----- Given data -----

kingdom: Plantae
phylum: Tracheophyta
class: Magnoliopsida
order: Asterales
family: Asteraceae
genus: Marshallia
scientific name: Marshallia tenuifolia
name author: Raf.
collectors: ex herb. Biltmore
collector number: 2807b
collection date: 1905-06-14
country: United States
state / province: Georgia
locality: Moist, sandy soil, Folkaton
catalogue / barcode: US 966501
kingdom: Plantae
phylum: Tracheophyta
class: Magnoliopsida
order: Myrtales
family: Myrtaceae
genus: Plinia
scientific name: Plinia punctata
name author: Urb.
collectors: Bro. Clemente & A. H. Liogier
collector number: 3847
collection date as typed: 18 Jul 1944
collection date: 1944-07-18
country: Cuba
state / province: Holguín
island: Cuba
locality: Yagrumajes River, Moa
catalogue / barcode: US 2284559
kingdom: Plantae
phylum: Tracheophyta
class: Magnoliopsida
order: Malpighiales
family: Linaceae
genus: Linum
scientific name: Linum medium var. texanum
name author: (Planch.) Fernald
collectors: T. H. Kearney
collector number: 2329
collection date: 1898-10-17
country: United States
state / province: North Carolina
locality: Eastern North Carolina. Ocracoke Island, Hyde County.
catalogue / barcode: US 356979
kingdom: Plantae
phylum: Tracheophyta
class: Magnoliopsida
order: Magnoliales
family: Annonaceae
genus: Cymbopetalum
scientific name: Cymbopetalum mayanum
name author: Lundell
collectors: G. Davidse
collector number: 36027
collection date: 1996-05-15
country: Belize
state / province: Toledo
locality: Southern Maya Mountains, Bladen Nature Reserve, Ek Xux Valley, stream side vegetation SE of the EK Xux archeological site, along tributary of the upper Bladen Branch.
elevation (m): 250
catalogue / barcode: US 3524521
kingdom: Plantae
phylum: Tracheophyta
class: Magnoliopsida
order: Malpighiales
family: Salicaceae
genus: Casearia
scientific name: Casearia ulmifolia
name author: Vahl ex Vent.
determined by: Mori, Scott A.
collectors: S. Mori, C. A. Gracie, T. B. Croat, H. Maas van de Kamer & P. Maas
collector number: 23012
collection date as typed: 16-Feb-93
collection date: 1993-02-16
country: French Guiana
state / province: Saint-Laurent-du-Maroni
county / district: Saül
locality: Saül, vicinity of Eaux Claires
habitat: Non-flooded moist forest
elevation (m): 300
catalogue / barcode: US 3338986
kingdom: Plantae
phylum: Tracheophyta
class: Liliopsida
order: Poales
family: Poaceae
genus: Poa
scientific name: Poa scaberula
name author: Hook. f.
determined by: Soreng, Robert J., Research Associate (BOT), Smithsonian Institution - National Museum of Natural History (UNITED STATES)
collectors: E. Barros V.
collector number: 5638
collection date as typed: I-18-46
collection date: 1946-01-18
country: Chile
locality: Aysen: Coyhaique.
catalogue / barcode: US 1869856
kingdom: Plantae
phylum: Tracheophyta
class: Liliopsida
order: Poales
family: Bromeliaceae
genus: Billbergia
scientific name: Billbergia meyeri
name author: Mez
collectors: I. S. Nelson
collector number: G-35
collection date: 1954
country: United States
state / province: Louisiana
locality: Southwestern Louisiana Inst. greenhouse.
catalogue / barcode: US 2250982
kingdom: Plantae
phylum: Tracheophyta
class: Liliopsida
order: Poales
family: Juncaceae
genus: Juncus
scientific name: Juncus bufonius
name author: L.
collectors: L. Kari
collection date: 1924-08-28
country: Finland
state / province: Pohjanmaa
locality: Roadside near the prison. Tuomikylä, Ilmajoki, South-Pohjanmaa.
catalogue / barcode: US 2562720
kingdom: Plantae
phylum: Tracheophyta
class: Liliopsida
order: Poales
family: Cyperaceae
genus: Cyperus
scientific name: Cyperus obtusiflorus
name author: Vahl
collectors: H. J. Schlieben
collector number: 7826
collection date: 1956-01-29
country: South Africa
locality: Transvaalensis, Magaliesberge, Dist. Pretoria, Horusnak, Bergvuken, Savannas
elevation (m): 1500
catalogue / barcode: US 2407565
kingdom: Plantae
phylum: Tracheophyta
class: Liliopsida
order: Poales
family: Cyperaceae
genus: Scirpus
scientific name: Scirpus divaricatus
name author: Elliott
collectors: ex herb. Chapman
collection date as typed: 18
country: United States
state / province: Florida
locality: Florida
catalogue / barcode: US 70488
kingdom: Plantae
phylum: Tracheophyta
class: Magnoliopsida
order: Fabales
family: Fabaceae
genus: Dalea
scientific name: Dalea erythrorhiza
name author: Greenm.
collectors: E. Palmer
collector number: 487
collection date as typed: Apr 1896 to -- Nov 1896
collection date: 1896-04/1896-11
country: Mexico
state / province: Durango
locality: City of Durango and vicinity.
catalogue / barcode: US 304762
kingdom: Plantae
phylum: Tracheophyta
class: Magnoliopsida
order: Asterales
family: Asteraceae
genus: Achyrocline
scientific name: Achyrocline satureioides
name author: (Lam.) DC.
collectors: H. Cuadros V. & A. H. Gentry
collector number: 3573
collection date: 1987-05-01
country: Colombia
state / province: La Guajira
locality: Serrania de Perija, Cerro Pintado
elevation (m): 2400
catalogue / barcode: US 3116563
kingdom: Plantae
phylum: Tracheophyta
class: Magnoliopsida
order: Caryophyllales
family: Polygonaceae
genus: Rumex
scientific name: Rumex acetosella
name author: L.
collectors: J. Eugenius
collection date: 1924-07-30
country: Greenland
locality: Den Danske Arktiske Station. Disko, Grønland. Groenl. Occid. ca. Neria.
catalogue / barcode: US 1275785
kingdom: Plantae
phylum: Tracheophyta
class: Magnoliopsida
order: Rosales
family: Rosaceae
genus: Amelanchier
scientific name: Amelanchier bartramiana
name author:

-----

Copy the part that opens with the line containing "scientific name: Billbergia meyeri" and closes with the line containing "scientific name: Juncus bufonius", putting "site" in place of "locality" and keeping everything else the same.

scientific name: Billbergia meyeri
name author: Mez
collectors: I. S. Nelson
collector number: G-35
collection date: 1954
country: United States
state / province: Louisiana
site: Southwestern Louisiana Inst. greenhouse.
catalogue / barcode: US 2250982
kingdom: Plantae
phylum: Tracheophyta
class: Liliopsida
order: Poales
family: Juncaceae
genus: Juncus
scientific name: Juncus bufonius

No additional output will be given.